Baca berita dengan sedikit iklan, klik di sini
Nuriye Gulmen tak bisa mengingat berbagai penangkapan sepanjang Desember-Januari lalu. Saking seringnya terjadi penangkapan, dia mengaku kesulitan memperkirakan jarak waktu antara kejadian yang satu dan lain. Ketika didesak, akademikus kiri 34 tahun itu bertanya kepada ¡©temannya, Semih Ozakca, 27 tahun: ¡±Enam hari yang lalu, ya, terakhir kali kita ditahan?¡±
Menurut laporan US News & World Report pada Februari lalu, Gulmen dan Ozakca tak berhenti memprotes pemecatan mereka dari posisi di universitas tempat mereka bekerja karena dituduh terlibat organisasi terlarang. Mereka tak sendirian mengalami nasib semacam itu. Tapi yang sesungguhnya lebih serius adalah akibat dari kesewenang-wenangan itu.

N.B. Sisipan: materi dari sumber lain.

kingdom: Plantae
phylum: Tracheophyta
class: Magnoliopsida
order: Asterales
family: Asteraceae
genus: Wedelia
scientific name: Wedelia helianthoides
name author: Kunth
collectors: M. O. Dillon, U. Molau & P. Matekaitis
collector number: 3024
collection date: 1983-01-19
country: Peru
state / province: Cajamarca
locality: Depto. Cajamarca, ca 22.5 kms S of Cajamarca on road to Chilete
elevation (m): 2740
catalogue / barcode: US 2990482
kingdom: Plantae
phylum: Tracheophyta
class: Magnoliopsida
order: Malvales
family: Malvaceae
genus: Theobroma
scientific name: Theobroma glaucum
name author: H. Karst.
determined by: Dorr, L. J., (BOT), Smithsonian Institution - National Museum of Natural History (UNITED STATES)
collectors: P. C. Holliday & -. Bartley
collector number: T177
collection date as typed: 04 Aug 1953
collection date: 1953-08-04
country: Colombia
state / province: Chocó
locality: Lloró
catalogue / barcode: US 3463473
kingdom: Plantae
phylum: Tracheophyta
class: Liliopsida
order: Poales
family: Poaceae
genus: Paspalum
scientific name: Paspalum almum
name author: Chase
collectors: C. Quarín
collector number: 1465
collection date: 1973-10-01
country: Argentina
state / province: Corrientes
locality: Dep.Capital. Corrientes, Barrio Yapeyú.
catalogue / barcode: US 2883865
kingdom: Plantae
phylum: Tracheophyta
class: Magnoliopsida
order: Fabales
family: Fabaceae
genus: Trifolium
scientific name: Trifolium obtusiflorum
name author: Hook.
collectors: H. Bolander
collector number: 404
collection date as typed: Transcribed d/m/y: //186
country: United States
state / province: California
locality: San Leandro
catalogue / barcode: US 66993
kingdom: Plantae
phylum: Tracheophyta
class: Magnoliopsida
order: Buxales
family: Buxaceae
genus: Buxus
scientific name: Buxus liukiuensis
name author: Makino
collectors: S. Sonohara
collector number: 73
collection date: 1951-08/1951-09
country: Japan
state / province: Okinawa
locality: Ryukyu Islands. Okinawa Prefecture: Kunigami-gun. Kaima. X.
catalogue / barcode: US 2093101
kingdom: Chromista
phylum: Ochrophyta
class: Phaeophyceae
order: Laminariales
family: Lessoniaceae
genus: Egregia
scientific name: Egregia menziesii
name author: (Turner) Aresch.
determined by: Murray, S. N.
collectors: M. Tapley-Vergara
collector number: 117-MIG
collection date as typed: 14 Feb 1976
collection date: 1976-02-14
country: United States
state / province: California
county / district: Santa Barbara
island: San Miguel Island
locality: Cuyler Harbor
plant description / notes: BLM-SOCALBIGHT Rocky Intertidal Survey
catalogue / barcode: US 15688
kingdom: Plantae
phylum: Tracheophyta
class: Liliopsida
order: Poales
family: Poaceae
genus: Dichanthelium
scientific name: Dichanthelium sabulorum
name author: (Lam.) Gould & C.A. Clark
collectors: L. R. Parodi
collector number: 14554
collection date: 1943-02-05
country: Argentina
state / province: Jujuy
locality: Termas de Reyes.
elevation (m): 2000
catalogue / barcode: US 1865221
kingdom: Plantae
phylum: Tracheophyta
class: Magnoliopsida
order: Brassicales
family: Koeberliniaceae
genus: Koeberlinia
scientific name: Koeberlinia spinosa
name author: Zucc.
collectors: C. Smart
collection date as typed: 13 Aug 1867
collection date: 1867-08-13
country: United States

Ketika Aynur Barkin menjadi satu dari 40 ribuan guru yang dipecat setelah kudeta gagal pada pertengahan tahun lalu, dia tak segera diganti. Sekolah tempat dia mengajar di barat Istanbul jadi kekurangan guru. Akibatnya, murid kelas II yang berada di bawah bimbingannya dipaksa bergabung dengan kelas III, sehingga jumlah siswa dalam satu kelas berlipat tiga.
"Saya bisa menaruh perhatian pada setiap anak," kata perempuan 37 tahun itu. "Tapi guru baru mereka tak bisa melakukannya."
Koran The New York Times pekan lalu menyebutkan gelombang penangkapan dan penahanan untuk menyingkirkan siapa saja yang dianggap lawan politik pemerintah itu memang menimbulkan kekacauan di berbagai lembaga di Turki. Hal ini tak terhindarkan karena jumlah yang disingkirkan--diberhentikan atau ditahan--mencapai lebih dari 100 ribu orang. Menurut perkiraan, lebih dari 8.000 tentara, 8.000 polisi, 5.000 akademikus seperti Gulmen, dan 4.000 hakim serta jaksa dipecat. Ini belum termasuk 200-an wartawan.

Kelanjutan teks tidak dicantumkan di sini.